Federal agencies already hold significant funds and firepower to advance clean tech. The problem is access. Hundreds of clean energy startups and entrepreneurs struggle to navigate the erratic, convoluted federal support landscape. Funds too often flow to incumbent energy companies with in-house experts who know the system, and those incumbents tend toward incremental improvements rather than transformative breakthroughs.
Restructuring federal innovation programs to better support startups and early-stage technology would be genuinely catalytic — and it can be done without using more taxpayer dollars.
Bring climate back into the conversation
Climate will almost certainly be largely absent from 2026 campaign messaging. Whether it returns for the 2028 cycle depends on whether we change the agenda and combine decarbonization gains with affordability with economic growth. And that requires a different way of defining success. Not just emissions reduced, but clean capacity added. Not just policies passed, but projects completed. Not just pledges made, but capital deployed at scale. When clean energy becomes the cheapest, fastest, and most reliable option, emissions fall as a result. That is how we win the energy race and outcompete fossil fuels.
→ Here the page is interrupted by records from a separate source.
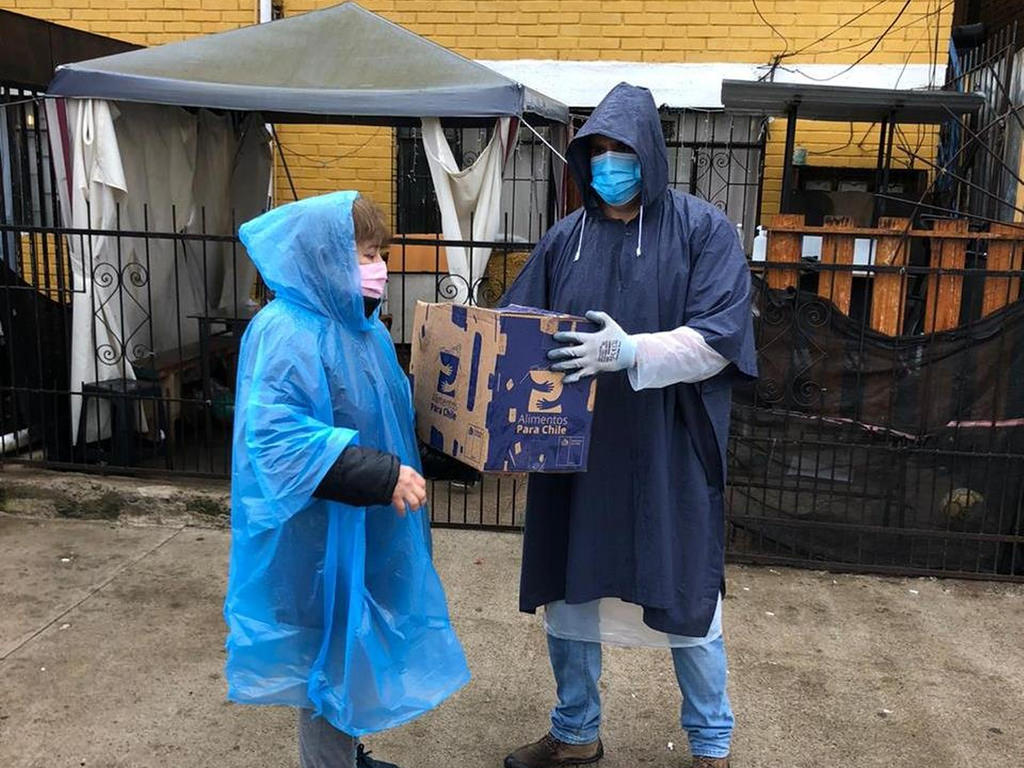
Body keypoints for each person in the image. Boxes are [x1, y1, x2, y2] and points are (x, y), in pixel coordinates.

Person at [500, 84, 757, 768]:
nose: (611, 165)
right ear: (581, 160)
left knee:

The climate community cannot remain defined by obstruction and regulation — not because it is politically toxic, but because the status quo is not working. Instead, we must own the agenda of lower costs, faster construction, and bolder innovation.
That is an economic growth agenda. It is an American competitiveness agenda. And it is, unapologetically, a climate agenda.
Aliya Haq is the president of the Clean Economy Project, a nonprofit initiative that advances new policies for economic growth, shared prosperity, and a safe climate. She previously led the U.S. policy team at Breakthrough Energy, the organization founded by Bill Gates to accelerate clean technologies. The opinions represented in this contributed article are solely those of the author, and do not reflect the views of Latitude Media or any of its staff.